12. The Flaw of Dominance
Within the culture of many churches are leadership patterns of forcible command and control. These structures include protocols and unwritten rules of who can and cannot be questioned, consulted, or criticized. Overtones of fear are sprinkled throughout such ministries. Staff members learn quickly when and when not to speak, and to never speak up. To our shame, this is all too often the case in so many of our churches.
13. The Flaw of Entitlement
Certain perks and privileges are usually reserved for the king leader. He comes and
goes as he pleases, takes a day off here and there, and generally calls his own shots.
On a daily basis he answers or reports to no one in particular. There is absolutely
nothing wrong with this as long as he gets his job done. The troubling issue is that
(other than the Executive Pastor in some cases) the senior-pastor-king is the only
one who is allowed to operate this way. He is the only one deemed competent enough to self-manage. The remaining “ministers” are treated as employees. They are not special.
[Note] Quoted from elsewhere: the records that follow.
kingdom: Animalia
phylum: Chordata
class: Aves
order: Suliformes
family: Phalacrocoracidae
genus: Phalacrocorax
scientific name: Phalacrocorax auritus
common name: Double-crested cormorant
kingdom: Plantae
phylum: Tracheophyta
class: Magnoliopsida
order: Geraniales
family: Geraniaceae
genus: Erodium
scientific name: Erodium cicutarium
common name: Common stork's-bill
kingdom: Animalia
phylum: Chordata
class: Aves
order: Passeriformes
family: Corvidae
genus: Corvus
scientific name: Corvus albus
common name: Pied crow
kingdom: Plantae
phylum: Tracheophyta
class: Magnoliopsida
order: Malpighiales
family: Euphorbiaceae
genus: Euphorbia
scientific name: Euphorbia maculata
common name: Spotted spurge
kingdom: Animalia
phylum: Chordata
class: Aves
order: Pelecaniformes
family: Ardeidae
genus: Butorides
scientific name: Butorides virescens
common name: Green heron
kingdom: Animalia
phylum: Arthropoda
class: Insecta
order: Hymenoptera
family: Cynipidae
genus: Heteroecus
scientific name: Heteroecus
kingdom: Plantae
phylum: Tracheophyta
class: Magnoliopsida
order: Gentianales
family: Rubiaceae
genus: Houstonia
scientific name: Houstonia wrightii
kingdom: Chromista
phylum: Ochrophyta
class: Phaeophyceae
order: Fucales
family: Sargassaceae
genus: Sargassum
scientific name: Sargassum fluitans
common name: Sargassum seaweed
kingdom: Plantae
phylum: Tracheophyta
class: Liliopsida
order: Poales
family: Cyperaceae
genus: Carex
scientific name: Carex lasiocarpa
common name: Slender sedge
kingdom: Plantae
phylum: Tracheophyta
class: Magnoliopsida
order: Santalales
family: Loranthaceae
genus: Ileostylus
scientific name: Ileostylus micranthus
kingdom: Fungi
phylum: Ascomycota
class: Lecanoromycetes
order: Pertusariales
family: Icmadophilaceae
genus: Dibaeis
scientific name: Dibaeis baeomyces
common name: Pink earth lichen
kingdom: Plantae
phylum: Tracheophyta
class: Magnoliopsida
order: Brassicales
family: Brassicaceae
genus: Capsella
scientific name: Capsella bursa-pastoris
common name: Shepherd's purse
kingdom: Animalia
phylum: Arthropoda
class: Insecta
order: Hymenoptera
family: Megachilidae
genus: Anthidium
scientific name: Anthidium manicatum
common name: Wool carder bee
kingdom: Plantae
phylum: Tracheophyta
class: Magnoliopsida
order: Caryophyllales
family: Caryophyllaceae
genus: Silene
14. The Flaw of Submission
Trusting the servantship heart in others around us is an essential ingredient of a
humble church culture. To fail to trust and give release to our fellow servants is to
stand on the platform of pride, believing that without our own control of others
and the overall game plan for the church, success will escape our faith community
as a whole. This does not negate accountability. It actually enhances it.
Accountability becomes mutual, as does the concept of submission.